Given that, I don’t understand why so many people – including smart people I admire – consider a “No videos of people having sex should be made public unless all of the participants consent” rule to be a burden that free speech can’t survive.
I think Gawker overstepped boundaries simply because there wasn’t a need to know. I’m all for freedom of the press, but I also understand that some “news” is none of my business; that includes Hulk Hogan’s sex life.
I’m still bewildered at how $55mil in economic damages could have happened here (the $115mil compensatory was $55mil economic, $60mil for intentional infliction of emotional distress). I know the WWE fired him for saying something racist in the video, but 1) is that really $55mil, for a guy who’s been in pro wrestling for decades and presumably is going to retire eventually? and 2) I don’t think that one aspect is on Gawker, because they would have been in their rights, I think, to report that Hogan said a racist thing on the tape, the problem is that they showed the tape.
I come down pretty much where you do on this one. The verdict is much too large (note that Hogan got more for intentional infliction of emotional distress, than the female sportscaster got in her entire verdict – I guess her emotional distress, not to mention that of everyone else who has brought a suit like this, counts for less) but the fact that the finding went against Gawker is correct.

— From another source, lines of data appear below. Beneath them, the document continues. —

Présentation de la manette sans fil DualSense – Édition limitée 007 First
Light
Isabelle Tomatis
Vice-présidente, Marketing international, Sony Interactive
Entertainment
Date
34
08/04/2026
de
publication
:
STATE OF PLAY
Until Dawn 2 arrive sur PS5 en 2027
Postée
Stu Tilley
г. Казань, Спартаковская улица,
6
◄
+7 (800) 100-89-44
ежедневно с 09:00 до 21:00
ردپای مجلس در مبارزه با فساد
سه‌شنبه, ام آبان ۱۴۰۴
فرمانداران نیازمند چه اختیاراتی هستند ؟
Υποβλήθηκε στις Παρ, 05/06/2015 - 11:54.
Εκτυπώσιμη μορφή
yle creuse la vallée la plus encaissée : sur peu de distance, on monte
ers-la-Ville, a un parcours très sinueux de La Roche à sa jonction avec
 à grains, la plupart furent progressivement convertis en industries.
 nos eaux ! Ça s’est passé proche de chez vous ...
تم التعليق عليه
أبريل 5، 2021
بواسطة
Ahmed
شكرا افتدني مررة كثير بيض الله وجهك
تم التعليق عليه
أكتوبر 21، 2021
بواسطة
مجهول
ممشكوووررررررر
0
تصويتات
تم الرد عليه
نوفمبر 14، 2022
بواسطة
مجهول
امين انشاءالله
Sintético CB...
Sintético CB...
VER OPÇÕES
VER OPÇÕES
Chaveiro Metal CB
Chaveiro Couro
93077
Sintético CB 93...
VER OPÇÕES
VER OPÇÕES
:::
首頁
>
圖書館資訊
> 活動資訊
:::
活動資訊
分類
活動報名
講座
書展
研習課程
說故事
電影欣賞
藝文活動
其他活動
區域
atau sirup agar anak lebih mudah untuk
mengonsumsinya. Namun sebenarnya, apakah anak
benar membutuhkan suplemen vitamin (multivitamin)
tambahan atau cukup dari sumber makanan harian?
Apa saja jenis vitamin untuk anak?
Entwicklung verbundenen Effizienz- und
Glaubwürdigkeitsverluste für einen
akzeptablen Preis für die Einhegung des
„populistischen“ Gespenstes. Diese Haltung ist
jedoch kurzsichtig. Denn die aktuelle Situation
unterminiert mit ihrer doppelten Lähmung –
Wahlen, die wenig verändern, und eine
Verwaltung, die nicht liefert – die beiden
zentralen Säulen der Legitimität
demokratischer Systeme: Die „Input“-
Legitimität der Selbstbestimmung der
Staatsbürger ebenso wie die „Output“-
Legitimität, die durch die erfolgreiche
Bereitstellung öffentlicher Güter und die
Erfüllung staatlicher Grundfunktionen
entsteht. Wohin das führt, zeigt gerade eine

Unrelatedly, but related to the First Amendment, you may have seen that I was acquitted last week of trespassing on state property and (aiding and abetting) disorderly conduct – yay! – for having been present on unfenced, unposted grass, with first aid supplies, to offer first aid to anyone who needed it at a protest, observe public police behavior, and express agreement with the cause of Black Lives Matter – but that the DA’s office is still pursuing the conspiracy charge.
I hadn’t seen that – but now I have, and congratulations! That’s great news. Good luck on the conspiracy charge, too!
It seems obvious to me here that the right to privacy should outweigh free speech considerations, although I agree the amount the jury came up with is pretty ridiculous. I think it’s also worth pointing out that in the Erin Andrews (the female sportscaster) case, one reason she got such a big jury award from the hotel was that someone at the hotel told the stalker who filmed her what room she was in and specifically gave him a room right next to hers.
I guess the potential “chilling effect” case here is that if sex is decided to have an inviolable privacy constraint, than you could use sex to mask illegal activity by ensuring that you always perform your illegal activity while you are also performin sexual activity, meaning that no tape of your illegal activity can be published.
Which can have problematic implications in a case where, for example, a rape victim wants to publish video evidence of the rape which the rapist will block claiming they have not consented to the sex act involved being published.
That said, I think the cases I’m describing are clearly exceptions, not the norm, and also clearly not what happened with Gawker and Hogan. So while I am a bit wary of a blanket rule being applied, I think that the presumption should be towards the right for privacy trumping free speech in the case of sex tapes, unless very exceptional circumstances hold.
I agree with what Eytan just wrote; I can certainly imagine some cases in which a legitimate public concern would override consent/privacy concerns.
In a somewhat related, positive, UK court case: media have been gagged on reporting on a threesome a celebrity had with the consent of their partner, and the couple involved on the basis that it is no-one’s damn business/ side order of “think of the children”. I’m less keen on the secondary motivation, but very pleased with the decision.